In its August meeting, the RBI Monetary Policy Committee kept the repo rates unchanged at 6.5%. This is the ninth consecutive meeting where the RBI decided to keep rates unchanged. You can find the link to the full report here.
Highlights
Policy stance
- 4 of the 6 MPC members voted to keep the repo rate unchanged and remain focused on the withdrawal of accommodation to ensure that inflation progressively aligns with the target while supporting growth.
*An accommodative stance means the central bank is prepared to expand the money supply to boost economic growth. Withdrawal of accommodation will mean reducing the money supply in the system which will help control inflation.
Global growth
The global economic landscape is showing consistent yet varied growth. There appears to be a deceleration in manufacturing, while the service sector remains robust. Inflation, despite persistently high service prices, is slowly diminishing across major economies.
- Although the near-future economic outlook appears positive, substantial challenges are looming over the mid-term global growth. Factors such as demographic changes, climate change, geopolitical instability, financial fragmentation, increasing public debt, and the emergence of new technologies – notably artificial intelligence, represent new hurdles to overcome.
Domestic Growth
Domestic economic activity continues to be resilient.

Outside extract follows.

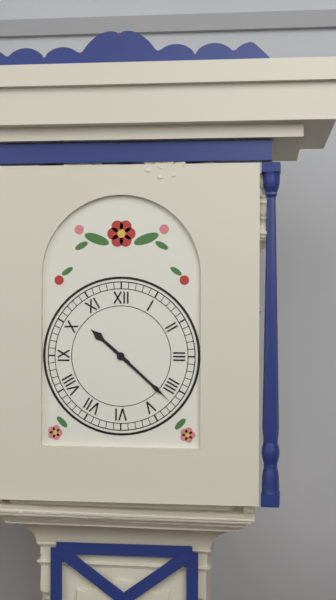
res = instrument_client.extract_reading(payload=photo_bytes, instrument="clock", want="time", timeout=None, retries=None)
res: 10:22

On the supply side, steady progress in the southwest monsoon, higher cumulative kharif sowing, and improving reservoir levels augur well for the Kharif output. On the demand side, household consumption is supported by a turnaround in rural demand and steady discretionary spending in urban areas. Fixed investment activity remained buoyant, amid the government’s continued thrust on capex and other policy support. Private corporate investment is gaining steam on the back of expansion in bank credit.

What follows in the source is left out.